Etude sur les "héritiers" des paramilitaires colombiens
Human Rights Watch | février 2010L’organisation Human Rights Watch (HRW) vient de publier un rapport intitulé : « Paramilitaries’ Heirs / The new face of violence in Colombia ». Ce rapport étudie la démobilisation, entre 2002 et 2006, des paramilitaires des Autodéfenses Unies de Colombie (AUC) et de l’implication de ces paramilitaires dans des gangs criminels. 30.000 hommes des AUC auraient été démobilisés et 4.000 seraient impliqués dans des activités illicites, chiffre jugé sous-estimé par HRW.
Les principales bandes criminelles issues des AUC sont :
– Los de Uraba (ou Urabenos) : dirigé par Daniel Rendon, dit « Don Mario », jusqu’à son arrestation en 2009. Le gang serait dirigé depuis par Juan de Dios Usuga David, dit « Giovanni », ou Omar Alberto Gomez, dit « El Guajiro ». 1.100 membres ;
– Los Rastrojos : lié au Cartel del Norte del Valle. 1.400 membres dirigés par Javier Antonio Calle Serna, dit « El Doctor » ;
– Los Paisas : dirigé par « Don Berna » jusqu’à son arrestation et extradition, lié au « Bureau d’Envigado », une bande criminelle de Medellin.

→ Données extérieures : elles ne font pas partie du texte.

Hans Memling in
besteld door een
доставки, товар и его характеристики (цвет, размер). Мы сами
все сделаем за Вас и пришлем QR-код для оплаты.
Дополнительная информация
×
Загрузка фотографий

Depuis la chute de « Don Berna », les deux bandes seraient plutôt en conflit. Los Paisas comptent 400 membres emmenés par Fabio Leon Velez Correa, dit « Nito » ;
– ERPAC (Ejercito Revolucionario Popular Antiterrorista Colombiano) : 700 à 800 membres. Chef : Pedro Oliverio Guerrero Castillo, dit « Cuchillo » ;
– Renacer : 100 membres. Jose Maria Negrete, dit « Raul » ;
– Nueva Generacion : plus de 100 membres. Omar Grannoble, dit « El Tigre » ;
– Los del Magdalena Medio : 80 membres. Ovidio Isaza, dit « Roque » ;
– Los Machos : 50 membres. lié au Cartel del Norte del Valle.